By Liz Kowalczyk, Globe Staff  |  July 12, 2009

Boston Medical Center, the state’s largest provider of medical treatment to the poor, is bracing for dramatic financial losses, which some fear will force it to slash programs and jeopardize care for thousands of poverty-stricken families.

The hospital projects that it will lose $175 million in the fiscal year starting Oct. 1, an 18 percent operating loss that is unusually large even in Massachusetts’ up-and-down hospital industry. The hospital estimates that it will close this year $38 million in the red, its first loss in five years.

Ironically, hospital officials blame the downturn partly on changes ushered in with the state’s groundbreaking mandatory health insurance law, which Boston Medical Center supported and that benefited many of its patients. As part of the law, the state phased out special subsidies for hospitals that treat large numbers of poor patients, a significant shock for Boston Medical Center.

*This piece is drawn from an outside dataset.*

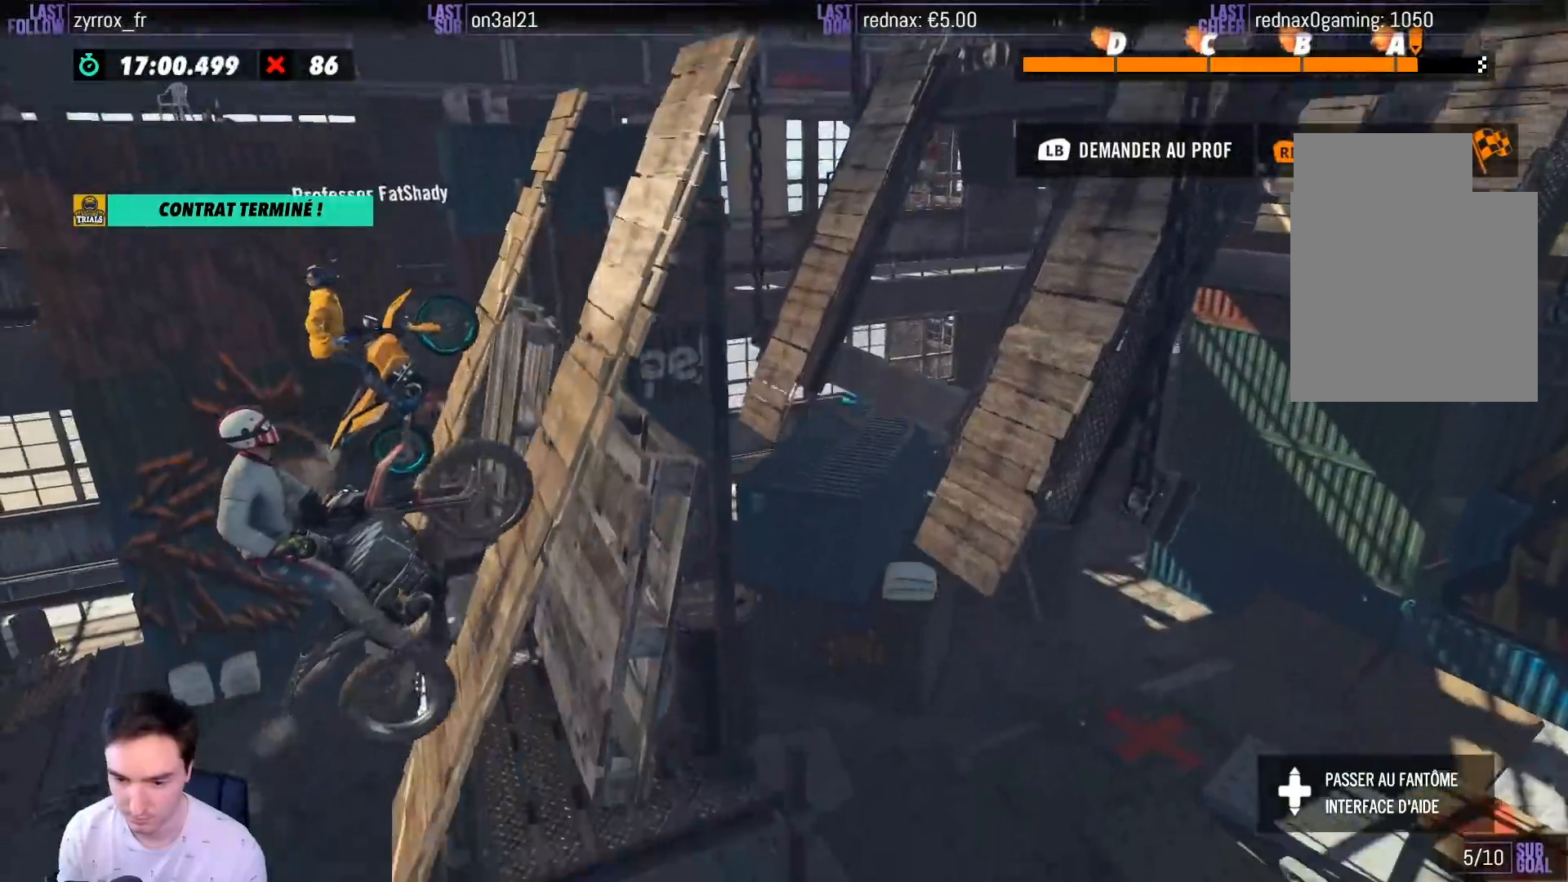
{"buttons": ["R2"], "left_stick": "center", "right_stick": "center", "events": [[450, "left_stick", "left"], [500, "left_stick", "center"]]}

About half the hospital’s 400,000 patients live below or near the poverty line, and English is not the first language of 30 percent of the patients. Its emergency room is the city’s busiest with doctors and nurses renowned for their skill at treating victims of mayhem.

“They’re an invaluable provider, they really uphold the safety net,’’ said Brian Rosman of the Boston-based patient advocacy group Health Care For All.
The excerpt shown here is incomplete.